The future belongs to electromobility: This technology ensures that eco-friendly, quiet and efficient vehicles will be on our roads. There are still certain challenges to be overcome so that the many advantages of the electronic powerchain can be leveraged. But the breakthrough will come about.
Climate change, oil shortage, air pollution: Mobility has to be CO2-neutral in the future. E-cars and hybrid vehicles emit fewer exhaust gases than cars with combustion engines, if any. Electromobility is therefore an important way of enabling that – as long as the power is obtained from renewable energies. The Boston Consulting Group predicts that electric vehicles will have a market share of up to 50 percent by 2030. But what does switching to electromobility actually mean, and what are its consequences?

What is electromobility?
Electromobility or e-mobility is the use of electric cars, as well as e-bikes or pedelecs, electric motorbikes, e-buses and e-trucks. The common feature of all of them is that they are fully or partly driven electrically, have a means of storing energy on board, and obtain their energy mainly from the power grid. Electric cars are quiet, efficient and low-emission and have mainly been used to date in cities, where they’re ideal for delivery services, taxis and car sharing.
Hybrid vehicles combine two powertrain technologies. They can usually cover shorter distances with their electric drive, but their combustion engine means they can also manage long journeys without any problem. Hybrid cars that not only use the electricity recovered when they taxi or brake, but can also be recharged from the socket, are termed plug-in hybrids. Hybrids are regarded as a bridging technology until a time when cars can be fully powered by electricity.


Why is electromobility so important at present?
Emissions are having a serious impact on the climate and environment: More and more CO2 is entering the atmosphere, with the result that the Earth is becoming warmer and warmer. According to a survey by the Intergovernmental Panel on Climate Change (IPCC), traffic is responsible for 23 percent of all CO2 emissions worldwide. Electric vehicles counter that: Unlike gasoline and diesel cars, they don’t emit any CO2 when driven. Yet: E-cars are CO2-neutral in the full sense of the word only if the batteries and the electricity to power them are produced using renewable energies.
Low-emission cars also mean better air quality and therefore have a positive effect on people’s health – especially in conurbations. And the number of people living in cities will grow: The UNO’s World Urbanization Prospects 2014 report concludes that almost 70 percent of the world’s population will live in urban regions by 2050.
Combustion engines are on the way out because fossil fuels like oil, from which gasoline and diesel are produced, are finite resources. How long these sources will last is a moot point. According to the study “Statistical Review of World Energy 2017”, the world’s currently known oil reserves will last almost 50 years given current levels of consumption. To enable alternative forms of powertrain to become established, many countries offer incentives to buy e-cars – Norway, for example, subsidizes them greatly.

How does an e-car work?

[Dataset records]
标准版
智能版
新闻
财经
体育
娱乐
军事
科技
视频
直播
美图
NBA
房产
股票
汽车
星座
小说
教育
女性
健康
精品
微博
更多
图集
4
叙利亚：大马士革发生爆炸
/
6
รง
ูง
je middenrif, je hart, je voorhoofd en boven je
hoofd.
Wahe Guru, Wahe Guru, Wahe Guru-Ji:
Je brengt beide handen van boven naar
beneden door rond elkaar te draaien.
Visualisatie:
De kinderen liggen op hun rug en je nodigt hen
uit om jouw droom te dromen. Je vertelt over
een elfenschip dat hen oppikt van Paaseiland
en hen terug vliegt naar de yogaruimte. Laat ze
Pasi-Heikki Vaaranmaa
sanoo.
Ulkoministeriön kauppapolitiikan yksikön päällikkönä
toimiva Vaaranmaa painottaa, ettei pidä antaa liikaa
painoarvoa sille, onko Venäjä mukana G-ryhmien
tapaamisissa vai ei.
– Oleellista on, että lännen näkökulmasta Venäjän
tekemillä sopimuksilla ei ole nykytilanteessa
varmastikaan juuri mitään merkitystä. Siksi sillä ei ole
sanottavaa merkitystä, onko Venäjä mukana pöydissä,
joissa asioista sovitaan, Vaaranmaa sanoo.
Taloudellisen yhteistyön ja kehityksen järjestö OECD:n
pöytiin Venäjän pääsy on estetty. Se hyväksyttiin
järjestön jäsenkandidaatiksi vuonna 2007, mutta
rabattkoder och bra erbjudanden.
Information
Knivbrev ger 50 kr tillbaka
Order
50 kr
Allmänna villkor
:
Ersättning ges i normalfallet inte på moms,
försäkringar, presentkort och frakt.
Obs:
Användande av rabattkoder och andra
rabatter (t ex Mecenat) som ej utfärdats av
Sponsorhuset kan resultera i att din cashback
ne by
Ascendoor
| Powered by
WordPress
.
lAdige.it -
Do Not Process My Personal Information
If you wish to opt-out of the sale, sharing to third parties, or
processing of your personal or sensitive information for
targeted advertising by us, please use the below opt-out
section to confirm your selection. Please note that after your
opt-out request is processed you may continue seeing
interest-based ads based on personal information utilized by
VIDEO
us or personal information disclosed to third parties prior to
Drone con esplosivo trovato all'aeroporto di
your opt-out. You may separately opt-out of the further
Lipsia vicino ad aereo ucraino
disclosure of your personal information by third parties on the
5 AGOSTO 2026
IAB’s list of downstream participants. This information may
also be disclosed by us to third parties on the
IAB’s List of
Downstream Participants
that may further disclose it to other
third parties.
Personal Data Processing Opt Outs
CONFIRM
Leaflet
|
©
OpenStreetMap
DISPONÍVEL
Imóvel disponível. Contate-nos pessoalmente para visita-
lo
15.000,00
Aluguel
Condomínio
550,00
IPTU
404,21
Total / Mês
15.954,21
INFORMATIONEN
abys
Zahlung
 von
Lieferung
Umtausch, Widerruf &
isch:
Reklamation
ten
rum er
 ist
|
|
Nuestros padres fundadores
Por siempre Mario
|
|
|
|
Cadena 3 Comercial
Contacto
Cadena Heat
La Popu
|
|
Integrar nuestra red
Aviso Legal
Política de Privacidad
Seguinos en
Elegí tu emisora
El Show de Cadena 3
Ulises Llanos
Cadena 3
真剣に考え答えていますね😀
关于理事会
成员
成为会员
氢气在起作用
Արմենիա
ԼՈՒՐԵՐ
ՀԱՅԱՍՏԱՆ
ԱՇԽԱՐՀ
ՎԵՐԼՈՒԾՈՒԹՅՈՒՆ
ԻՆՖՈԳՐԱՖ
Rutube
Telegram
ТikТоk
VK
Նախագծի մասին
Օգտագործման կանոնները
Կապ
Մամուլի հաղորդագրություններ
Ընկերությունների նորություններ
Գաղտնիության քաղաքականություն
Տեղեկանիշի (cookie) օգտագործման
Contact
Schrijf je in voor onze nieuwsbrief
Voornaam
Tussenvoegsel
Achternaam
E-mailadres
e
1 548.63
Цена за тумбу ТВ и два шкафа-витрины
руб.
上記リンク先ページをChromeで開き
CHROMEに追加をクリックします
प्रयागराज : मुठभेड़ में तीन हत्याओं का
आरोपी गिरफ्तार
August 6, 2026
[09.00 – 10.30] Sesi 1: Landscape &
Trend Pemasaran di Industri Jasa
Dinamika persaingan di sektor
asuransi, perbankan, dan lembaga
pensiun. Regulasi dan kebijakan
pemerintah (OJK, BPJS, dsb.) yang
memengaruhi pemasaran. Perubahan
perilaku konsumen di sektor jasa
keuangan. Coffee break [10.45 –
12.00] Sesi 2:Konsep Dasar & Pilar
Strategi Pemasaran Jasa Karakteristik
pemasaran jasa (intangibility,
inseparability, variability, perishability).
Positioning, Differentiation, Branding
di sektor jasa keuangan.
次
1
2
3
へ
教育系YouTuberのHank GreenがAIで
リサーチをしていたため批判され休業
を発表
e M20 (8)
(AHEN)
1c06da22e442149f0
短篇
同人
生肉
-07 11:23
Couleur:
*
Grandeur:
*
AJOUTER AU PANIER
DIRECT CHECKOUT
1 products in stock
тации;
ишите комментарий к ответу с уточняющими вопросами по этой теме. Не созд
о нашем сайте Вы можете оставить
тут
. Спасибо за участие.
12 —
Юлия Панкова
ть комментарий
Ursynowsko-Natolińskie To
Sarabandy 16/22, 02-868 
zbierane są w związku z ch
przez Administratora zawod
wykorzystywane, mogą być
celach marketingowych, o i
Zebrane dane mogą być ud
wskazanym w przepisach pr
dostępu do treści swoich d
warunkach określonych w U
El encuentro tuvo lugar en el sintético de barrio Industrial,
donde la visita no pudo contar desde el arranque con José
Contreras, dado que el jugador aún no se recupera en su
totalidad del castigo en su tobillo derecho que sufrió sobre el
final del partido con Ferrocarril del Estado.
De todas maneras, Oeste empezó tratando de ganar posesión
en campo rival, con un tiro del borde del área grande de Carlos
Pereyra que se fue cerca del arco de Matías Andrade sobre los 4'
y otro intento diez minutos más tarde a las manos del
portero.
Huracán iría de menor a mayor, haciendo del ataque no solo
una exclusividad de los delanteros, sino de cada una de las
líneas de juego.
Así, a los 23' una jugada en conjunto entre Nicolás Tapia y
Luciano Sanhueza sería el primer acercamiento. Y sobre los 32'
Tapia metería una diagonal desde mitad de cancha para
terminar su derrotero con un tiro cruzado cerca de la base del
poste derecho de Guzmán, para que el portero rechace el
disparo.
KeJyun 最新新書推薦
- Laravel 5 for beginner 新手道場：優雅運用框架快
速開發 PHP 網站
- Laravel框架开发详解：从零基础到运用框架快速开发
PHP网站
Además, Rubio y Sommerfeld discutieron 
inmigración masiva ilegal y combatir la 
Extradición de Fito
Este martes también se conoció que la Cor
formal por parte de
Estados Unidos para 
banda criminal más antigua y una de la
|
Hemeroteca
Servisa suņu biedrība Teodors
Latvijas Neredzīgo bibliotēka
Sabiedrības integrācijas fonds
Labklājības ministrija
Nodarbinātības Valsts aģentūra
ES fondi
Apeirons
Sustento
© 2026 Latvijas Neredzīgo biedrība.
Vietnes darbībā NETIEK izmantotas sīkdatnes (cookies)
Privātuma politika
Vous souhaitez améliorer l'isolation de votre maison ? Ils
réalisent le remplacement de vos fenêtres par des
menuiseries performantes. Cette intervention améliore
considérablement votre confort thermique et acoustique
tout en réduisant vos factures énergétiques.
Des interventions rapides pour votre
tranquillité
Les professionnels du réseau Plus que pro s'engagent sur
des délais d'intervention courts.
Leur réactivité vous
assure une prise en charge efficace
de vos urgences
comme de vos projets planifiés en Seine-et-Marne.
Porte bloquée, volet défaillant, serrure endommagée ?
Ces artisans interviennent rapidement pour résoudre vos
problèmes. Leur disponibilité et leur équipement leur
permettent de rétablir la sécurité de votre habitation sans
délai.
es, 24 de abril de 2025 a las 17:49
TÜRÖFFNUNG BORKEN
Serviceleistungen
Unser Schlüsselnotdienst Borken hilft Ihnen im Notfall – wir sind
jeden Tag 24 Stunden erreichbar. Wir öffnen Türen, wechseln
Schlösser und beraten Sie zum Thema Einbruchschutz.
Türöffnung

REQUEST A → According to the electromobility text, what share of all CO2 emissions worldwide comes from traffic?
REQUEST B → Carry the electromobility text forward from the point where it stops.

ANSWER AREA A → Traffic is responsible for 23 percent of all CO2 emissions worldwide.

ANSWER AREA B →
The design of an electric drive
Electrical energy is stored in a rechargeable battery. Devices termed inverters convert the battery’s direct current into alternating current for driving the electric motor. The more efficient conversion is, the longer a car can travel when a battery is fully charged. Finally, an electric motor converts electrical energy into mechanical energy: The e-motor obtains this energy to generate magnetic fields. Their attractive and repellent forces produce a rotational motion.
Other core components of an e-car are the DC-DC converter. It converts the battery’s high voltage (100-400 volts or more) efficiently into a far lower voltage (12 or, if applicable, 48 volts) for electronic components.
How is an e-car recharged – and how long does that take?
E-cars have to be charged from the socket to stay mobile. 80 percent of owners recharge them from the socket at home, according to a study by the German Federal Association for eMobility. That takes at least eight hours, depending on the vehicle and battery. However, not every socket is designed to handle large amounts of electricity flowing over a lengthy time. That problem is solved by wall boxes at home, which make recharging almost four times faster. Charging a battery at public alternating current (AC) stations takes just as long, whereas only one hour is needed at direct current (DC) fast charging stations. The reason: The battery in an e-car has to be charged with direct current, but the electricity from the public grid is alternating current. The car’s inverter first has to convert it. That’s why charging at AC stations takes longer than at DC ones. The latter convert the electricity into direct current before charging and pass it on directly to the car’s battery. These fast DC charging stations enable high charging performance, but are rarer at present because they are more expensive. A special cable is required to use both types of charging station. The time needed to charge a car will soon be reduced to 20 minutes or less thanks to efficient technology such as ultra-high-power chargers and improved batteries.

How much electricity does an e-car consume?
An e-car’s consumption is measured in kilowatt hours (kWh) per 100 kilometers. Very small e-cars with a low weight can have a low consumption of less than 7 kWh per 100 kilometers. Other sub-compact and compact cars roughly consume between 11 and 13 kWh per 100 kilometers. Premium brand e-cars can sometimes “guzzle” 18 kWh. Nevertheless, they can travel up to 600 kilometers thanks to their particularly large batteries.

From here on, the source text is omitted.